The archaic locality-centered astrologer who lived in semitropical or even temperate regions did not have to face such problems. For him the Sun rose everyday and his astrology was based on that primordial, taken-for-granted fact of experience. Today, however, the situation is different. We have to build our astrology on a new basis, and we must take into consideration that each hemisphere of the Earth and the polar regions must have its own kind of astrology.
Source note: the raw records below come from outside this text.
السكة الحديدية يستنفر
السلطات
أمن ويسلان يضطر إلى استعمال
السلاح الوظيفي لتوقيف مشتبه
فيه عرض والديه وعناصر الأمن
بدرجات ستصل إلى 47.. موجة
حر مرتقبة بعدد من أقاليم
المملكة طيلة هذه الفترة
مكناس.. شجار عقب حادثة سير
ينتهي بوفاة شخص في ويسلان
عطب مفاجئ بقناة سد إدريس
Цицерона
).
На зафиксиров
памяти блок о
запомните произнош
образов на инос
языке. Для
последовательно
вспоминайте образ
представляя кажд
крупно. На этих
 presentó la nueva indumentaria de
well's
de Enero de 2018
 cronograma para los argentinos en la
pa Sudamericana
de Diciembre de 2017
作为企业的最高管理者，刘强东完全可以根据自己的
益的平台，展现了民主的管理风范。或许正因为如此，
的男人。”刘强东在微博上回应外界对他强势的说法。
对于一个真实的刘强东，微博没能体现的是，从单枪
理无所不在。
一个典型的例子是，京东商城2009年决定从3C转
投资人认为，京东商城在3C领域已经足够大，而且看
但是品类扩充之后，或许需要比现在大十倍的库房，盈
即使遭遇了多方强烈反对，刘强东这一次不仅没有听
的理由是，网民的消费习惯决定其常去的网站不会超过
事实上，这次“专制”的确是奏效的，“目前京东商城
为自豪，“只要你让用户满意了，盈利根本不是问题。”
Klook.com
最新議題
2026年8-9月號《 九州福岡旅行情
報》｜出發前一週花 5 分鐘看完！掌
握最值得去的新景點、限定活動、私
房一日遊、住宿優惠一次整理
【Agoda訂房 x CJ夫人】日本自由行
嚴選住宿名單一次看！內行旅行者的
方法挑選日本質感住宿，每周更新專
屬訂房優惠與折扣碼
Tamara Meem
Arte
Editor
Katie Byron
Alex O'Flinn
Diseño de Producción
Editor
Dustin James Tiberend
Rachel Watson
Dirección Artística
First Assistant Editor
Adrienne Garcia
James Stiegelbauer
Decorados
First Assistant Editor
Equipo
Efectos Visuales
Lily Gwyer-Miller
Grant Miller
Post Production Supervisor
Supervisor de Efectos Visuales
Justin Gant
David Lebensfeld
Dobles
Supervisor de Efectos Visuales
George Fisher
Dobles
At the very least we must reinterpret some of the basic astrological factors in relation to the astronomical situations in each of these regions.

Person-centered astrology, however, is based on primary concepts which are valid everywhere; for at any place on the globe man is conscious of the horizon and of the Zenith. Every baby is born at the center of his space structure which he will carry with him wherever he goes. The only problem, astrologically speaking, is to ascertain all that he can observe and experience, as stars and planets pass through the twelve sections of this space structure.